### WHAT TO WORK ON
Return the following lines of the data verbatim, from the line with "SatController is distributed" up to and including the line with "GNU General Public License for more details.".

### EXTRACTED MATERIAL

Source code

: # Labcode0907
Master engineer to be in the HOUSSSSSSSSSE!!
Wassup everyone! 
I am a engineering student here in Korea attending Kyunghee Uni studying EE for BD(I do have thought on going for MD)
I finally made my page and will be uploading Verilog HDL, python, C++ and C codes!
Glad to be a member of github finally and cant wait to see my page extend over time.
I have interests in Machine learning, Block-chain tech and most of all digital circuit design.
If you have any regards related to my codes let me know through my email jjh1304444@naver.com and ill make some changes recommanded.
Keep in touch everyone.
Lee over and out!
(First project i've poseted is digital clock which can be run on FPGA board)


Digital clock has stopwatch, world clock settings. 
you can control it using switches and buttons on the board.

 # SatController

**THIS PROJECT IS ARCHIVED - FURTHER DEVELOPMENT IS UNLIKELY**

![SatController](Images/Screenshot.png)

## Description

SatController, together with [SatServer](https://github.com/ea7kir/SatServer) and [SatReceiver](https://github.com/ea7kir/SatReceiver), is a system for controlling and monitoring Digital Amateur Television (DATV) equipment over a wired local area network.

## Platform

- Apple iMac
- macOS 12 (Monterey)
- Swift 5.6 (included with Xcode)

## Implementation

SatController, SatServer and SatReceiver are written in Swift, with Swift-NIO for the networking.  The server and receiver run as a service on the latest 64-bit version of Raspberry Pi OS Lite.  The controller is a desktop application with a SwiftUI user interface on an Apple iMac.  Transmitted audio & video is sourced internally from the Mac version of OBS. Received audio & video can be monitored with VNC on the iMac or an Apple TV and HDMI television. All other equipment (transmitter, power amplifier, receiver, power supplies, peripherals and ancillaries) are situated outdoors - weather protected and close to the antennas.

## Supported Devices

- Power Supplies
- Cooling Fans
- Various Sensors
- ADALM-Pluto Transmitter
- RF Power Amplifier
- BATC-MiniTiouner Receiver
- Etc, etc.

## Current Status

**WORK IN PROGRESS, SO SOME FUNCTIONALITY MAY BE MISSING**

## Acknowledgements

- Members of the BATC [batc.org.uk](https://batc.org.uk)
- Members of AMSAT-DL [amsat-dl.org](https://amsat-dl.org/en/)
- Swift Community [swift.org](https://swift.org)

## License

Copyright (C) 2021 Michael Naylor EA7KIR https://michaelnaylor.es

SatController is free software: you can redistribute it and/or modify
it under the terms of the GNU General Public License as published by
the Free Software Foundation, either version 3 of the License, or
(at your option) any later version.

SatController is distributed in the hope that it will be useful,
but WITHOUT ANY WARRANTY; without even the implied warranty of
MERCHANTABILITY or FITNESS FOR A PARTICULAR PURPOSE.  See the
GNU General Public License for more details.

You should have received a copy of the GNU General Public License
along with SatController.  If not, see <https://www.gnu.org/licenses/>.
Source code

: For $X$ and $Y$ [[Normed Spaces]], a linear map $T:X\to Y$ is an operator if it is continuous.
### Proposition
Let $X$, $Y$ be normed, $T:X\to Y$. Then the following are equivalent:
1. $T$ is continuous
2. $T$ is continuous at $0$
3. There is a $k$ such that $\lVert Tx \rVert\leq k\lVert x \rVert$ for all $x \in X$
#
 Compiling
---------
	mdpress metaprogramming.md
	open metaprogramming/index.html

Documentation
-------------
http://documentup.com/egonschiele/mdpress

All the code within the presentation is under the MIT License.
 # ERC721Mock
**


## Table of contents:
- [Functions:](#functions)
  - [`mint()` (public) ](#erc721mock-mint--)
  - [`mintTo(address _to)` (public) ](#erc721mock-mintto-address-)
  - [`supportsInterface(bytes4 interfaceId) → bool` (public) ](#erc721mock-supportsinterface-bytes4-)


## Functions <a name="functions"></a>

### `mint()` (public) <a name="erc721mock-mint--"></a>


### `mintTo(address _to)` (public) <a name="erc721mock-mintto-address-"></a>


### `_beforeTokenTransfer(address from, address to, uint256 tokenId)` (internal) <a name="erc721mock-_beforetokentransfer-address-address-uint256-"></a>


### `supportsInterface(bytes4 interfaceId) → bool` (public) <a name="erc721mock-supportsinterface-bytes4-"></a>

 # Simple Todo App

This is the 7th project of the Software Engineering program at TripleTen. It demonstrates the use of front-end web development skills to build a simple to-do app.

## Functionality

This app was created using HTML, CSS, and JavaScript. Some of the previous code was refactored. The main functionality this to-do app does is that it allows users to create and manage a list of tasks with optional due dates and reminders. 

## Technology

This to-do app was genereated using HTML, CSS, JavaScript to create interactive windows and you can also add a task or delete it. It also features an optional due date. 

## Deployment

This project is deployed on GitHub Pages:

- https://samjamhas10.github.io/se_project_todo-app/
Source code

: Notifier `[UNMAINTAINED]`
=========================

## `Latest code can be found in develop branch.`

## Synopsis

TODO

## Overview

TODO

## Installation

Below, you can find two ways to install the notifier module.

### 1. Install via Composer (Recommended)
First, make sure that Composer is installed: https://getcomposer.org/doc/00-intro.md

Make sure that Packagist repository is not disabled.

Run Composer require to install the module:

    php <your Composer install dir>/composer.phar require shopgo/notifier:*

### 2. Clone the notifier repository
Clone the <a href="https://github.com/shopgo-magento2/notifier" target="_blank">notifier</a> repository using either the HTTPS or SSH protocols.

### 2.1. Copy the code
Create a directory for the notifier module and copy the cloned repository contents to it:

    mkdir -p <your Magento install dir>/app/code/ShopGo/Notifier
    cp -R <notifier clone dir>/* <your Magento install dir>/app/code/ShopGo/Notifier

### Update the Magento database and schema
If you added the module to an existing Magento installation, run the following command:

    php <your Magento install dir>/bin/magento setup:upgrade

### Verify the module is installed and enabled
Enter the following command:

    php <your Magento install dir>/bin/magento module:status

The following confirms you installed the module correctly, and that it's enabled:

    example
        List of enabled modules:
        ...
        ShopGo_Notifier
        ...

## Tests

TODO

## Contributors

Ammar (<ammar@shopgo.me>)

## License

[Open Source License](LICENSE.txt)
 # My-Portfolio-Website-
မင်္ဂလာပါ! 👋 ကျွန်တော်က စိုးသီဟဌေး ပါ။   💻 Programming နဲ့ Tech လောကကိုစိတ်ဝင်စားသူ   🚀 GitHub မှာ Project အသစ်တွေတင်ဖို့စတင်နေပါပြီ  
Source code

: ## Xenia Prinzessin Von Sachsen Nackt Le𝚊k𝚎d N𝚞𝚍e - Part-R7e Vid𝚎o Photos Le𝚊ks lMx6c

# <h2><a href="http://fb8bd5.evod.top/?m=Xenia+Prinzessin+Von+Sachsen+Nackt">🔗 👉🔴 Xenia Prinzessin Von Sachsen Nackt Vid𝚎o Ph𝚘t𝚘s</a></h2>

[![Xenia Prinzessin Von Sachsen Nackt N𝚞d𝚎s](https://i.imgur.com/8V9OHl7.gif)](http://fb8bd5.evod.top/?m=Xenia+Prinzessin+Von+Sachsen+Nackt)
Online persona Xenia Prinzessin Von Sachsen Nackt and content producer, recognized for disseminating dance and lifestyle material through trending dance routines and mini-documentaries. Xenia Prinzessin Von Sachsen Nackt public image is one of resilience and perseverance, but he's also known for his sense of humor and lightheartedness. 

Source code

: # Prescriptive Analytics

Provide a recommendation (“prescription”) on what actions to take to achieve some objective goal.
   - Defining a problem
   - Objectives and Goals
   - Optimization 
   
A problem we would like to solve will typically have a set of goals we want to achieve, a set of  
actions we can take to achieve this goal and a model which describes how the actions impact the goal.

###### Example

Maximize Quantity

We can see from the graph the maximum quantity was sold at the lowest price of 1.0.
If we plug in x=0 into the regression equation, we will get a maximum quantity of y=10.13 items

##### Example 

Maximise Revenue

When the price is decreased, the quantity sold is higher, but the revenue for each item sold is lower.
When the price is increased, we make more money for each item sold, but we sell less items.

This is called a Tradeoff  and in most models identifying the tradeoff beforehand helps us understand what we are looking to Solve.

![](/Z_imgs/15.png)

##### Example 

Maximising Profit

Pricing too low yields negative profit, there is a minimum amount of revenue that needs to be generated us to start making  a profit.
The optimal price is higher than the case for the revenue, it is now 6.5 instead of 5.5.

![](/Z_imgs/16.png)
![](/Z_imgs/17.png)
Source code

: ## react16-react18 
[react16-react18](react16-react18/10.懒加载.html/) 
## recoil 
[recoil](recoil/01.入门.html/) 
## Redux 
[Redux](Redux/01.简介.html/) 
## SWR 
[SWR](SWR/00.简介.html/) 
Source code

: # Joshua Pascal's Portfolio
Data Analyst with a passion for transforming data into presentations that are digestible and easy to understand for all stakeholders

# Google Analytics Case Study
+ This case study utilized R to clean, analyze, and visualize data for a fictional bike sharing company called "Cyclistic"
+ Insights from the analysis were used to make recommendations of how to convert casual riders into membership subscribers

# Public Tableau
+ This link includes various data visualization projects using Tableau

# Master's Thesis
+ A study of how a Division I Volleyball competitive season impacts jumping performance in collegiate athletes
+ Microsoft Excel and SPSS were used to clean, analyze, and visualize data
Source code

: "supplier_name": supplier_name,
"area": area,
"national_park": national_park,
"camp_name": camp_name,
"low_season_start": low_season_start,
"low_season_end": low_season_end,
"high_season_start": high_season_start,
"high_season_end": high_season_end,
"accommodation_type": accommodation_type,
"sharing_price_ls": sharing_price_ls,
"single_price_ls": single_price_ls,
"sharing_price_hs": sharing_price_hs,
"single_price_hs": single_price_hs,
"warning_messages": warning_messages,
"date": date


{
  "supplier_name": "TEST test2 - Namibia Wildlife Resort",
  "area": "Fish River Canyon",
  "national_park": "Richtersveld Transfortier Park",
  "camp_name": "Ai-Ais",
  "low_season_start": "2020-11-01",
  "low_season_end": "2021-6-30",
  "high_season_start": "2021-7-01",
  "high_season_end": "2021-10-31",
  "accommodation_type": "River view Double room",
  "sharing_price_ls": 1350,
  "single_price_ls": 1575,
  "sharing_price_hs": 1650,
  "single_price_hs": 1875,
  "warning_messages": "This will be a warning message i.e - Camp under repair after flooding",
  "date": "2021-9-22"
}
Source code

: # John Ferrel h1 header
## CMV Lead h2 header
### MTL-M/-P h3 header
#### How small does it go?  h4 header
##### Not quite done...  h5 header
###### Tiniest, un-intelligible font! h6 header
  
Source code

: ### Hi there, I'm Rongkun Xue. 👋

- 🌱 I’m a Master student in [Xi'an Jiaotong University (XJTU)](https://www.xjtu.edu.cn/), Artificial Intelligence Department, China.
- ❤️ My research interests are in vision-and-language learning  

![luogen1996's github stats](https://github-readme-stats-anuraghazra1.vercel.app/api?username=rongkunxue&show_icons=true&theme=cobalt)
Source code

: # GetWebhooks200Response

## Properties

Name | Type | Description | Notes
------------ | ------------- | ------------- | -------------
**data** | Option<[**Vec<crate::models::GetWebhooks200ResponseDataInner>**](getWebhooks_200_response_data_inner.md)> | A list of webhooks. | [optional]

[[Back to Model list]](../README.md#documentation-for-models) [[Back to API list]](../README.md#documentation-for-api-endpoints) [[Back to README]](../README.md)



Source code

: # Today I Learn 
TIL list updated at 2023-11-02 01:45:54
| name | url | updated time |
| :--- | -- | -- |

### RESULT FOR THIS EXERCISE
SatController is distributed in the hope that it will be useful,
but WITHOUT ANY WARRANTY; without even the implied warranty of
MERCHANTABILITY or FITNESS FOR A PARTICULAR PURPOSE.  See the
GNU General Public License for more details.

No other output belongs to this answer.